The study results indicate that after controlling for confounders, drinking water sodium is positively associated with blood pressure of (otherwise healthy) pregnant women. It is likely that similar associations apply for women in the upper tier of the normotensive range: when they have to change to a source higher in sodium, their blood pressure could possibly rise to hypertensive values and put them at increased risk of adverse pregnancy outcomes.
Especially in areas with poor health systems and limited facilities to manage pregnancy complications, prevention of risk factors for adverse pregnancy outcomes is of great importance.
What Is Relevant?
In Bangladesh alone, currently 25 million people live in salinity vulnerable areas; besides the impact on water quality, salinity could also affect crop productivity and, thus, threaten health and livelihoods of coastal inhabitants.

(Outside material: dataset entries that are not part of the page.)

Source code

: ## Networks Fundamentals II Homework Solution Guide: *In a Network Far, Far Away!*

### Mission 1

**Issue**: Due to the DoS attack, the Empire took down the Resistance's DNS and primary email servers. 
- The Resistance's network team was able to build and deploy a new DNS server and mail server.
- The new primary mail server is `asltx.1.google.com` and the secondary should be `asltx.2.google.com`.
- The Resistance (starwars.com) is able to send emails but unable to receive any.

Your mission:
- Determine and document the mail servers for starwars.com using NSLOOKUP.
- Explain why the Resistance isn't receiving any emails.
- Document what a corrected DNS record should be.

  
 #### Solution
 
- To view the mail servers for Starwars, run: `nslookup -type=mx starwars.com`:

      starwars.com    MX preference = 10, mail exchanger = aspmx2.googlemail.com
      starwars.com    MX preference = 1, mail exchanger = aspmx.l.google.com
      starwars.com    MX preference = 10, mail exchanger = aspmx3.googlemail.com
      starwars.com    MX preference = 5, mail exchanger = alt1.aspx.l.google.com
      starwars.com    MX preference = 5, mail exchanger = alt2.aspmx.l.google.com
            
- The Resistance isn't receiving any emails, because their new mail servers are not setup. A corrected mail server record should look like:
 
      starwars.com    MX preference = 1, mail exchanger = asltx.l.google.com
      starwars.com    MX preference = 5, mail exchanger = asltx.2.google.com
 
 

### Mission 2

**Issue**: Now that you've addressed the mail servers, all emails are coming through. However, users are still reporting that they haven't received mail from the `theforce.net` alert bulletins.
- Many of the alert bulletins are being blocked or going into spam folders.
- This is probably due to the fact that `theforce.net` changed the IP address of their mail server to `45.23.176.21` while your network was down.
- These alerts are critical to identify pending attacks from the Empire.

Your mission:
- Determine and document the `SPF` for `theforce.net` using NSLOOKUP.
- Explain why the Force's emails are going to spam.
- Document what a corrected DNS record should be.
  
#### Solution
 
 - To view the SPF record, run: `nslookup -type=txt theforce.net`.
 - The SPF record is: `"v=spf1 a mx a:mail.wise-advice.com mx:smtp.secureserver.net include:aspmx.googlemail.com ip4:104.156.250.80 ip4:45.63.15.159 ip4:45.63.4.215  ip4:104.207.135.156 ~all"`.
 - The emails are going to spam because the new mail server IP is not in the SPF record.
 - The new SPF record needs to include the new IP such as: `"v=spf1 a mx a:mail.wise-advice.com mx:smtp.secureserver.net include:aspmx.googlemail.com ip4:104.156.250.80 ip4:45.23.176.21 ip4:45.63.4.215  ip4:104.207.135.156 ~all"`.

Drinking water salinity problems do not limit themselves to Bangladesh, but occur in coastal areas in neighboring countries, such as in India, Myanmar, Thailand, and China, and in deltaic regions in other parts of the world. Climate change models suggest salinity problems are likely to increase in the near future because of an increase in cyclone frequency and intensity and subsequent floods. This is further exacerbated by other activities that allow seawater to encroach further in-land, such as dam constructions and shrimp farming. These trends suggest that salinity problems will not only become more severe in the future, it will also affect a larger area.
Several adaptation strategies, such as rainwater harvesting, managed aquifer recharge, distillation, and reverse osmosis techniques, are available; however, there is little information on suitability, acceptability, and sustainability of each of those solutions in the rural coastal context.
There is an urgent need to further quantify the overall health impact of drinking water salinity problems worldwide and to further explore the possibilities of several adaptation strategies in the prevention of hypertensive events in coastal populations—including pregnant women and their unborn children.